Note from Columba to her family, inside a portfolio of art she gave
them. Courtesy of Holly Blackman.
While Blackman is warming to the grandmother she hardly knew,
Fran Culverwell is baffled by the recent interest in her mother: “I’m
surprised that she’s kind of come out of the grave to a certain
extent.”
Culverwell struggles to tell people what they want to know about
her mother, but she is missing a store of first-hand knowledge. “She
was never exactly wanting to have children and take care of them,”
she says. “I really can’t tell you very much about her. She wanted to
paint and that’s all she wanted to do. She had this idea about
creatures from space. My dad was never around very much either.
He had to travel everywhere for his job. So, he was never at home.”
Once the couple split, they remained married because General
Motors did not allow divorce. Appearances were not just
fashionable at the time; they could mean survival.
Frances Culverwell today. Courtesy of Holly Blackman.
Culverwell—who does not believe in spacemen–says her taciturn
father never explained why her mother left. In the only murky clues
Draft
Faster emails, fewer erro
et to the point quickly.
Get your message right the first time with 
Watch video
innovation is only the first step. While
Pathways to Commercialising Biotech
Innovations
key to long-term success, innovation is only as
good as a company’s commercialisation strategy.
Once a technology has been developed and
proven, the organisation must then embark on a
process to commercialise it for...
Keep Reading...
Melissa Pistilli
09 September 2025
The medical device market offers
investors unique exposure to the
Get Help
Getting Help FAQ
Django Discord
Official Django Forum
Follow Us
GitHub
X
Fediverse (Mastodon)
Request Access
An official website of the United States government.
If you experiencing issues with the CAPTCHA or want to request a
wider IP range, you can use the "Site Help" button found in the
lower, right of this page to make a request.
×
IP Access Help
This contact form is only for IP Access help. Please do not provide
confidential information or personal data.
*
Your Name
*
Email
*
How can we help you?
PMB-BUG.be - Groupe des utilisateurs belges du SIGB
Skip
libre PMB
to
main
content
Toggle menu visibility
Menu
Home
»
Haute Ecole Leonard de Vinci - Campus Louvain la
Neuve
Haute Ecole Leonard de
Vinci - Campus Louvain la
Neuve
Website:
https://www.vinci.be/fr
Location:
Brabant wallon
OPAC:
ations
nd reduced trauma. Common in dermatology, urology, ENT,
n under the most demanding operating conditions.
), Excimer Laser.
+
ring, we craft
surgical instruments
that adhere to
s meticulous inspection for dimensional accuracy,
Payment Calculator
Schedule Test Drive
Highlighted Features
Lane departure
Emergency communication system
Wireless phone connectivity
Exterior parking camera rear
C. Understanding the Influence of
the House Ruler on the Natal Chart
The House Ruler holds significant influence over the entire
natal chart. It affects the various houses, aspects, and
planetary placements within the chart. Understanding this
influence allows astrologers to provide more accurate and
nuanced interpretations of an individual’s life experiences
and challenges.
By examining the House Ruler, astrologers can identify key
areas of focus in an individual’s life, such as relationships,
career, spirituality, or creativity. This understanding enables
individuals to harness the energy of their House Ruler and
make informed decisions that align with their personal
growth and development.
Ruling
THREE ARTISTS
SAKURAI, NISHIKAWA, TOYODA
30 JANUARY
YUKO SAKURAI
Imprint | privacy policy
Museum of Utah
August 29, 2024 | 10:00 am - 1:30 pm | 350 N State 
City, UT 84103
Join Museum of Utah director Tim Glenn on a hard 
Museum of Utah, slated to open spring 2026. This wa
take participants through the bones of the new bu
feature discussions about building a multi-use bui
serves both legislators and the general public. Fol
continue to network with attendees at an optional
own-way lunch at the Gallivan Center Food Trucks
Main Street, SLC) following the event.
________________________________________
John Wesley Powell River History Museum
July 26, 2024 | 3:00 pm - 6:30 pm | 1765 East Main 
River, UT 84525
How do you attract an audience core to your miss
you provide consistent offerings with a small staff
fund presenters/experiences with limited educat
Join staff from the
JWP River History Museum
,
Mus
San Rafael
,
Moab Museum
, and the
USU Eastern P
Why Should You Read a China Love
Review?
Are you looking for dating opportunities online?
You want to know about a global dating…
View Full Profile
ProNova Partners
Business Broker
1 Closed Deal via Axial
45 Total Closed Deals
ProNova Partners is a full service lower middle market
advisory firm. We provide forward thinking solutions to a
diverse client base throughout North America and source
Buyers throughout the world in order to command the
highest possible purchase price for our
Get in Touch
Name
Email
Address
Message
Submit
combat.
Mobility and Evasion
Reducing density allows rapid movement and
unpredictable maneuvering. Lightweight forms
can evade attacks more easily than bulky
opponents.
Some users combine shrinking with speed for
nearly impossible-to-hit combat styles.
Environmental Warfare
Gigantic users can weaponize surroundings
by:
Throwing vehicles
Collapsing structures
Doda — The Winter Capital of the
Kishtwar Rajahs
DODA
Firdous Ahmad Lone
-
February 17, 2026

### Required action
Restate the listing exactly, starting at its first line and ending at the line where "her. She wanted to" occurs; include both and no other lines.

### Answer to this exercise
Note from Columba to her family, inside a portfolio of art she gave
them. Courtesy of Holly Blackman.
While Blackman is warming to the grandmother she hardly knew,
Fran Culverwell is baffled by the recent interest in her mother: “I’m
surprised that she’s kind of come out of the grave to a certain
extent.”
Culverwell struggles to tell people what they want to know about
her mother, but she is missing a store of first-hand knowledge. “She
was never exactly wanting to have children and take care of them,”
she says. “I really can’t tell you very much about her. She wanted to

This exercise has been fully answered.